Rare solar eclipse not seen for 18 years due on Thursday, but will it be visible from Spain?
The hybrid or mixed type eclipse, also known as annular-total, will happen on 20 April when the Moon is furthest from Earth and will only be seen seven times this century
Wednesday, 19 April 2023, 17:10
On Thursday 20 April there will be a very special eclipse. This is a mixed eclipse or annular-total that last occurred 18 years ago and will be the second of a total of seven this century.

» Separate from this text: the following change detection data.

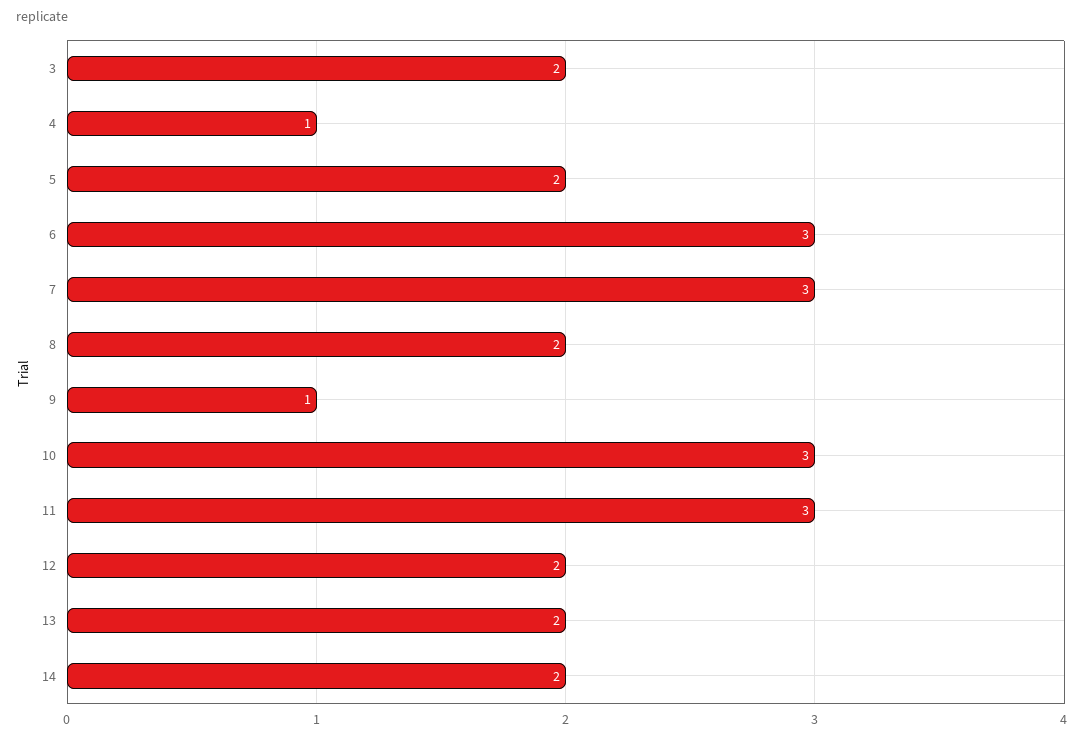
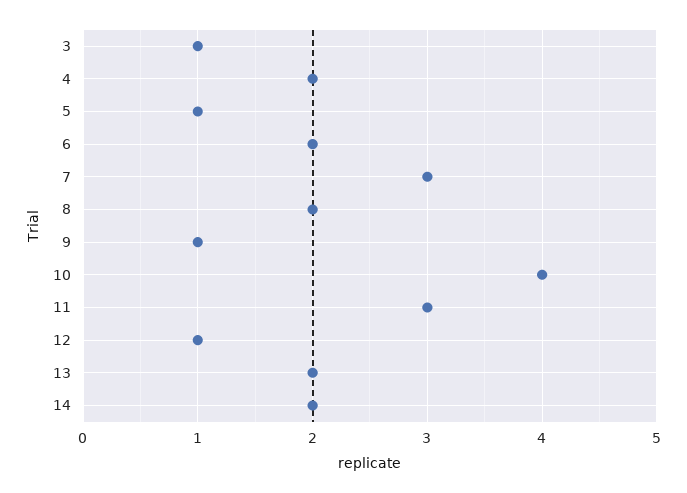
3: 2 -> 1
4: 1 -> 2
5: 2 -> 1
6: 3 -> 2
10: 3 -> 4
12: 2 -> 1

The phenomenon occurs when the Moon is further away from the Earth and the satellite comes between our planet and the Sun. It will begin as an annular eclipse, change to total and then return to annular shortly before it ends.
They occur because the moon's orbit is elliptical and according to NASA they are usually longer and last up to ten minutes. In the process, what is known as a 'ring of fire' is glimpsed.
As the Spain's national geographic institute (IGN) explains on its website, the eclipse will begin at 2.34am Spanish mainland time in the Indian Ocean and will end at 7.59am Spanish time in the Pacific. However, as it is an eclipse of the Sun and will occur in the early hours of the morning, it will not be visible from Spain.
It will be seen in Southeast Asia, the Philippines and Oceania. The total duration of the phenomenon will be 325 minutes. According to IGN, the mixed eclipse will begin at a point in the Indian Ocean to the east of the Kerguelen Islands in the French Southern and Antarctic Lands. It will cross the Indian Ocean from south-west to north-east, making landfall in Western Australia, East Timor and Indonesia.
Although it will not be visible in Spain, astronomy lovers around the world will be able to follow it live on YouTube as the website timeanddate.com will broadcast it from the Perth Observatory.